At her trial, Ada continued to maintain that Dreher was nothing more than the family doctor, but did admit that her husband was, for no reason at all, terribly jealous of him. She said that James once dressed in his wife's clothes and rode around Morgan City at dusk with a shotgun at his side, hoping Dreher would see him, mistake him for Ada, and do something that would justify being shot.
When that story raised eyebrows, Ada came up with yet another one: That on the Friday James disappeared, she sent a note to the doctor telling him that she and her husband would be on the lake that night. She said the doctor and Jim Beadle, whom Dreher called his "Man Friday," did the actual shooting, but in self-defense.
Beadle said both Ada and the doctor were full of bull; he'd been home with his family that night.
Ada tried another tale. This time she said that the meeting on Lake Palourde was supposed to be a reconciliation between her husband and Dreher.

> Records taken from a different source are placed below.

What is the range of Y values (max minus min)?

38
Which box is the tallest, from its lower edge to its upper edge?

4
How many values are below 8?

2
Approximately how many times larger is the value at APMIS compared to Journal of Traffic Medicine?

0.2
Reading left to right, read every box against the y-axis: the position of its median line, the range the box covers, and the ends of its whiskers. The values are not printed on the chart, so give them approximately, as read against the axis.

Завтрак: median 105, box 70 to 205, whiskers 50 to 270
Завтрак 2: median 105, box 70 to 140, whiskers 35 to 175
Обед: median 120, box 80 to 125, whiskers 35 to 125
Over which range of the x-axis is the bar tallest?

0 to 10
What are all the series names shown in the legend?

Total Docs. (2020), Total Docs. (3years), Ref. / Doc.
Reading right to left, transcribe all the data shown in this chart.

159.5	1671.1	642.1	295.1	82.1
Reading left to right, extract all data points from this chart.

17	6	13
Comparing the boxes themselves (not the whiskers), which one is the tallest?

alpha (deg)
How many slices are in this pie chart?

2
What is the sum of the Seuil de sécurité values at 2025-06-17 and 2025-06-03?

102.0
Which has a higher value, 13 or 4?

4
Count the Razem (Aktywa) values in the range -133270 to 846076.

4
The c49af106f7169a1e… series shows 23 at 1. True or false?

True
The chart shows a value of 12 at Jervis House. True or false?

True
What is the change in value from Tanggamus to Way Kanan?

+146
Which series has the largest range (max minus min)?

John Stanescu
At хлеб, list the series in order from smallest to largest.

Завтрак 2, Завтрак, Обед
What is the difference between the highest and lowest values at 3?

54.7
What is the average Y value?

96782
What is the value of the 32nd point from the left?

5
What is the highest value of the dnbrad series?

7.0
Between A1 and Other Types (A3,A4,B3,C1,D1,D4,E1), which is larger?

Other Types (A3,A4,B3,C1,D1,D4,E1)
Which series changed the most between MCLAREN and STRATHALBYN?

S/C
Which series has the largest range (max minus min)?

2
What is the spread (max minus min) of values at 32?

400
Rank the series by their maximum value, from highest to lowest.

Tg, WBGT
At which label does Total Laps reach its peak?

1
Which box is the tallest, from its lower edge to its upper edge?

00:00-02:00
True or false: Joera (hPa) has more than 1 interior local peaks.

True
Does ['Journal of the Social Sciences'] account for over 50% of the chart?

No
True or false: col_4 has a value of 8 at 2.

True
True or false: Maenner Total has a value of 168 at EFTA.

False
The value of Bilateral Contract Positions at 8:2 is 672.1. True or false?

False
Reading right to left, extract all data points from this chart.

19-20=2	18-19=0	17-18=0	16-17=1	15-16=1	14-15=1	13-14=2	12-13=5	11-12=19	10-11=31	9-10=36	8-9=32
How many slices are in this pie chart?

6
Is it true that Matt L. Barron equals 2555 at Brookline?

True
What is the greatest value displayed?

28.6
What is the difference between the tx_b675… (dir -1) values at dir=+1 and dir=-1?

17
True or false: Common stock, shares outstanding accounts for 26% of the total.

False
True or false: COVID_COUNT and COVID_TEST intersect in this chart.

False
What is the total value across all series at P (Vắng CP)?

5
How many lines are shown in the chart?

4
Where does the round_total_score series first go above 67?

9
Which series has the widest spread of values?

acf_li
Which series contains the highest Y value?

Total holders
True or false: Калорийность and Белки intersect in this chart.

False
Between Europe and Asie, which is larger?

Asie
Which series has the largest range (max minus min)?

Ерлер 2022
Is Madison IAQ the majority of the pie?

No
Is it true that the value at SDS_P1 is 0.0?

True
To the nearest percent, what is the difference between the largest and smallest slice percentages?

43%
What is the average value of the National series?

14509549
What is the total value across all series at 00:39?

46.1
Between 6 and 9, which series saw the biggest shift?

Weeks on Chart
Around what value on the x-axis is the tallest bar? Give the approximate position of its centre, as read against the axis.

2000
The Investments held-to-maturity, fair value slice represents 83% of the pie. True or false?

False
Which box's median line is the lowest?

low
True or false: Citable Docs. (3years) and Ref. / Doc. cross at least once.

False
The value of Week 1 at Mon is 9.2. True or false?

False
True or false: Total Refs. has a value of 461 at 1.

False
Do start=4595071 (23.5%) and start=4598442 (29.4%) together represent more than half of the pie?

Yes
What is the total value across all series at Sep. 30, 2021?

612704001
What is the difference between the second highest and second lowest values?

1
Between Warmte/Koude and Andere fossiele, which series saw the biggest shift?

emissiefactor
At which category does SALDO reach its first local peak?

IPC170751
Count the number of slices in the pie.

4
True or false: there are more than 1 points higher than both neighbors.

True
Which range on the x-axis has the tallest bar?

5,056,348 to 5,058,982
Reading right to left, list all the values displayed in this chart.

Beadle came to the meeting with the doctor, she said, and that Beadle shot back in self-defense after her husband shot first at him.
Beadle held to his story that he wasn't anywhere near the lake that night.
The jury didn't believe anybody. Ada and Dr. Dreher were sentenced to hang. Beadle got life in prison.
Gov. Huey Long set the hanging date for Dec. 22, 1928, but after some legal wrangling changed it to Jan. 5, 1929. He said it would be too depressing to have a double hanging three days before Christmas.
There was more legal maneuvering to come, but the executions were finally set for Feb. 1, 1929.
One hour before the appointed time, Dreher walked into Ada's cell and said calmly, "Good-bye Miss Ada, I hope to meet you in heaven."
"Good-bye, doctor," she replied with a smile.
Ada LeBoeuf was hanged at 12:05 p.m. The "old family doctor" was hanged 20 minutes later. Jim Beadle was released from prison in April 1939 and died within a few years.